Paul "Pepper" Roux wakes upon his fourteenth birthday knowing that today would be the day of his death, as foretold by St. Constance through his Aunty Mireille before his birth. Pepper tries to be sanguine and accept his fate as dutifully as he's accepted everything else in his truncated life - thrice-weekly confession, calloused knees from excessive praying, his aunt's constant chastisements and remonstrances. But, really, when you're being chased, what do you do? You run, right?
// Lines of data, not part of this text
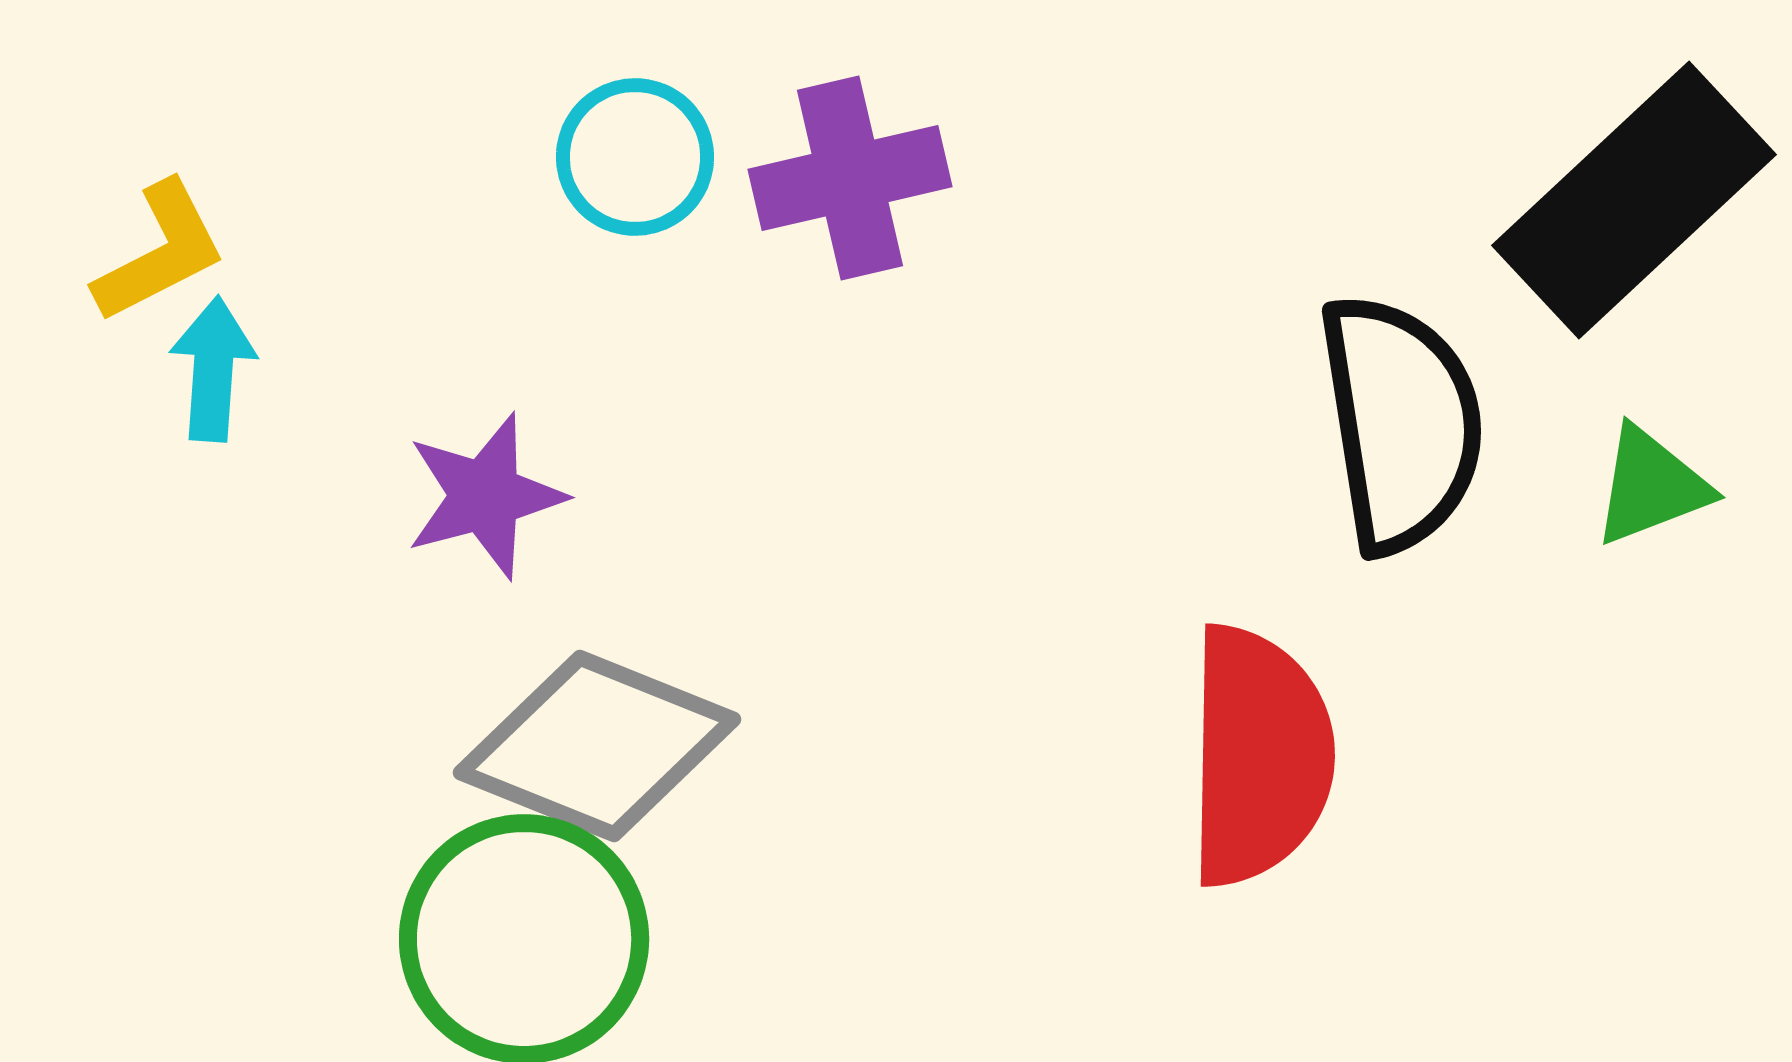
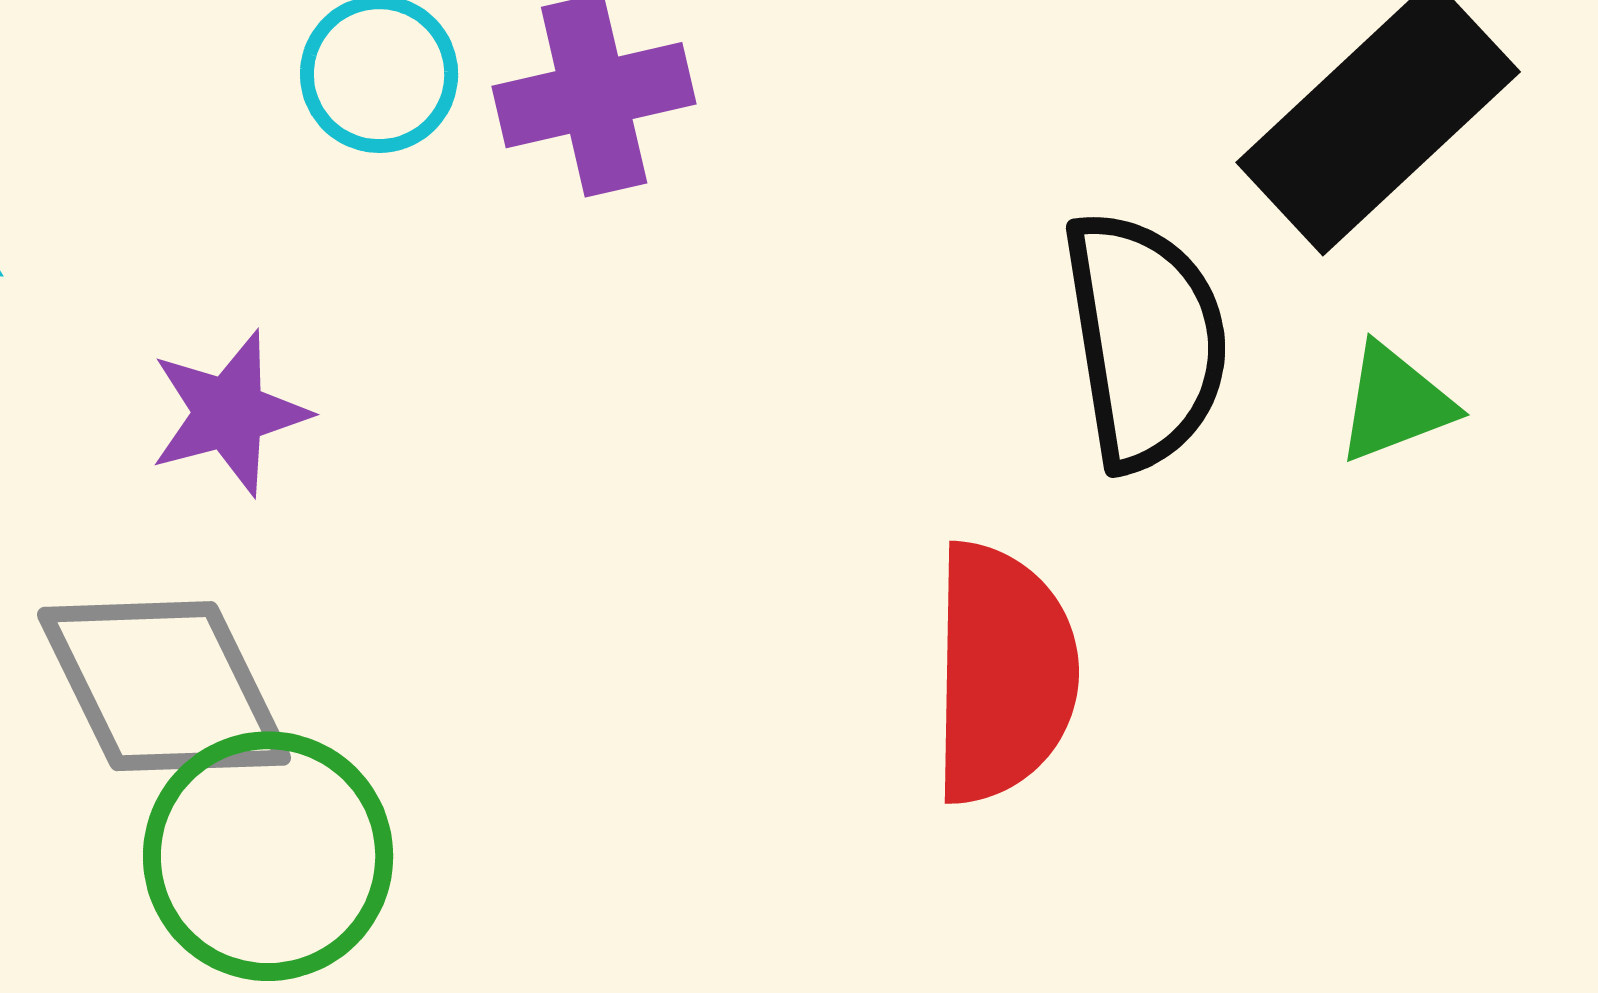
gray diamond: (597, 746) -> (164, 686), moved, turned 42

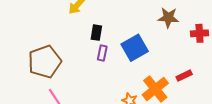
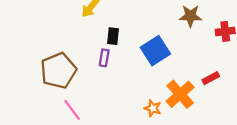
purple rectangle: (102, 53) -> (104, 58), moved

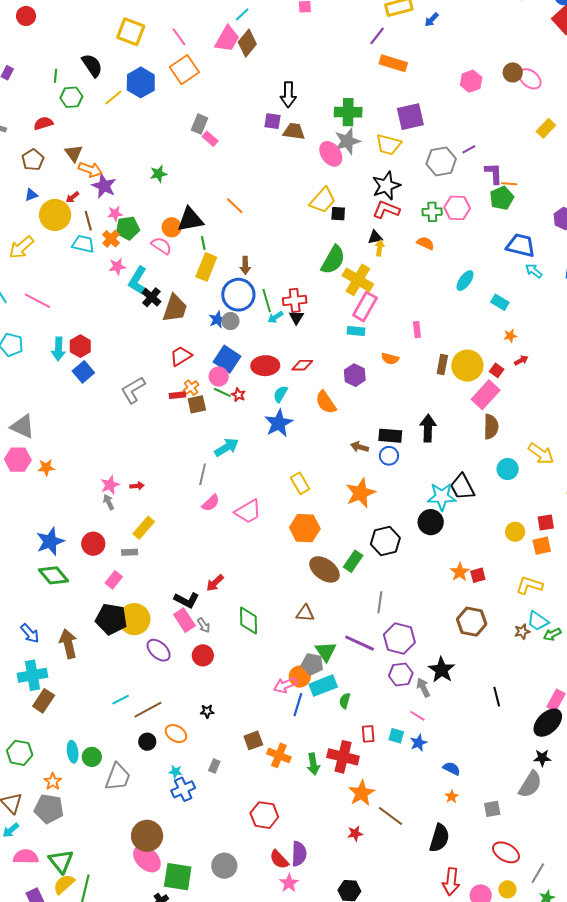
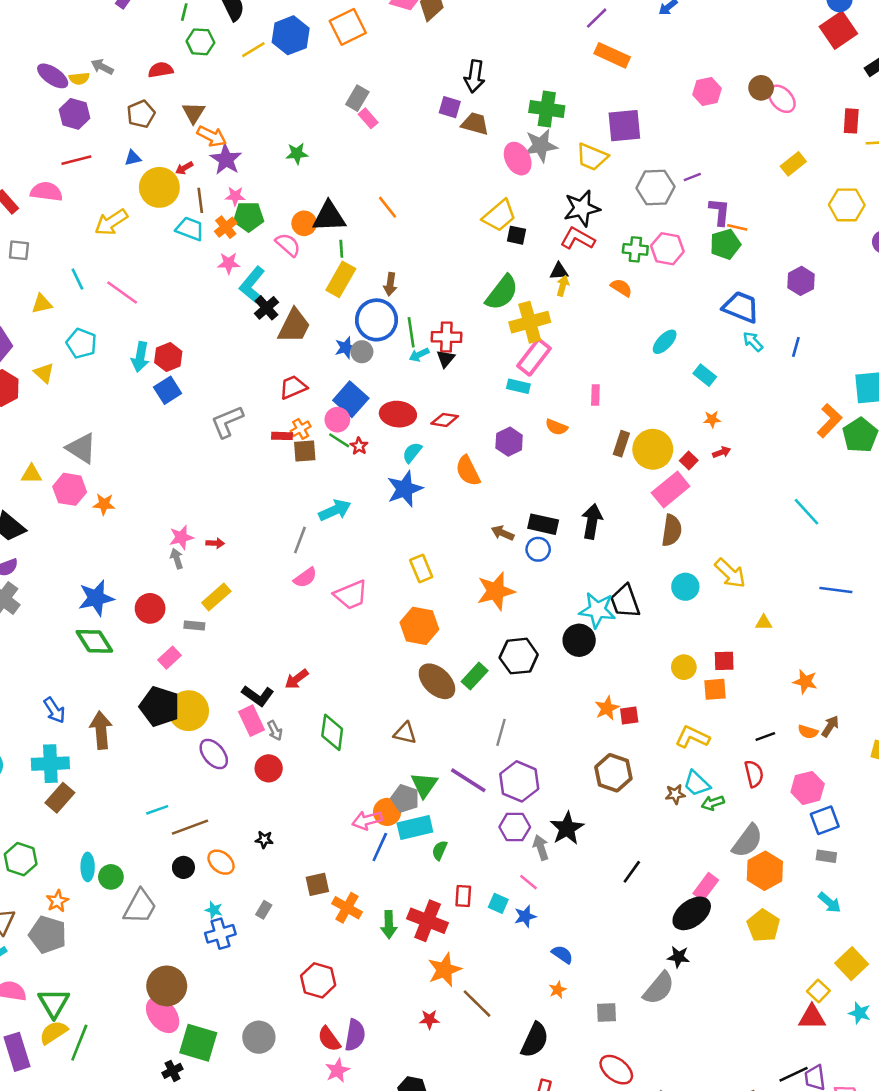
yellow cross: (358, 280) -> (530, 322), turned 36
black line: (497, 697) -> (632, 872), turned 42

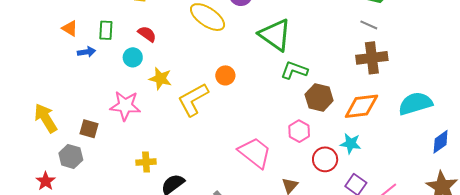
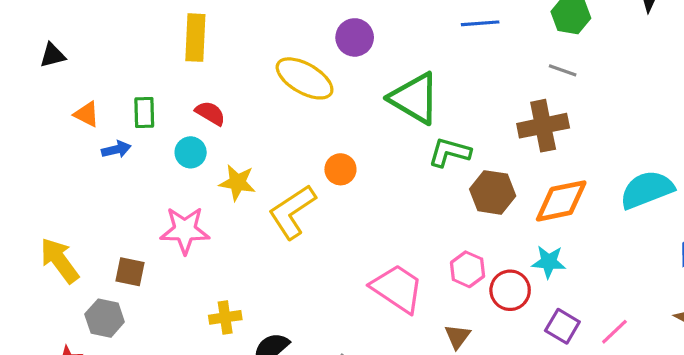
brown cross: (372, 58) -> (543, 126), moved
pink hexagon: (299, 131) -> (468, 269), moved

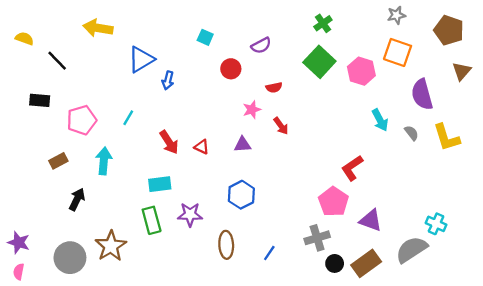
And so Pepper does. Fleeing from the saints and angels, he runs right out of his own life. First he takes up his father's life as captain of the "L'Ombrage" where the doting steward Duchesse ("the Duchess") cares for his every need. Unfortunately, the saints and angels catch up with "Captain" Roux, but they miss and kill another man (one who was rather in need of killing, but that doesn't assuage Pepper's guilt). When the ship sinks (not exactly accidentally), Pepper decides, Jonah-like, to save the others by going down with the ship himself so that the saints and angels won't inadvertently harm anyone else in their pursuit of him.
But again the bumbling angels can't seem to manage their simple assignment. Pepper wakes up aboard a Malay ship and ends up in Marseilles where he becomes "Pepper Salami", counter boy at the delicatessen of a large department store. Pepper figures that by working around meat slicers and other sharp implements, he is giving the angels fair chance at him. However, an unfortunate misunderstanding involving notes in an overhead pneumatic cash system compel Pepper to once again flee for his life. Poor Pepper, he was only trying to bring everyone happiness. (Warning: don't read that scene in public. It is laugh out loud funny and people will wonder what you're smoking.)
And so, like a French version of "Catch Me If You Can", Pepper sprints through a series of other lives - the journalist "Pepper Papier" who writes happy stories, the horse boy who doesn't understand the nature of the horses he cares for - or where they're headed for, the telegram boy "Zee" who only delivers good news, the husband of Yvette Roche - whose real husband died on L'Ombrage, and "Legion Roche" the French foreign legion recruit. In life after life, Pepper seeks only to keep the saints and angels at bay while dispensing happiness along the way. But time after time his attempts to dispense happiness only get muddled and make him more and more enemies. And as if that many human enemies isn't enough, the saints and angels keep catching up with him. Well, in their own bungling way, that is. But no matter how bad the troubles, there's always a sense that we shouldn't get too mournful.
In addition to being as wild a ride as you're likely to find, this book is also both endearing and philosophical. Rarely in literature do you find characters as deeply lovable as Pepper, Duchesse and Yvette Roche. This is, of course, because the characters are not really human - they are better than human, more human than any real human could be.
The book is also both darkly pessimistic and brilliantly hopeful at the same time. Pepper confronts very grim realities of human nature for such a young, naïve and trusting soul: death, fraud, theft, capriciousness, injustice, greed, and, ultimately, personal betrayal by the very people closest to him (or rather, those who should have been closest to him). But through it all, Pepper retains his own goodness, his trust and his desire to help and spread happiness.
McCaughrean has a flair for endings. Every element of the story, even those which the reader has forgotten, falls neatly into place. And although the ending is remarkably chipper and fairy-tale perfect for such a grim book, it doesn't at all feel forced or cheesy. It feels simply inevitable, as if there were no other possible way the story could end.
Because of a number of mature themes, I'd recommend parental guidance for younger kids (those under 12 or 13 perhaps), but I highly recommend it nonetheless. Geraldine McCaughrean appears to be sadly underappreciated, at least in the U.S. Do yourself a favor and discover her writing - you'll be hooked.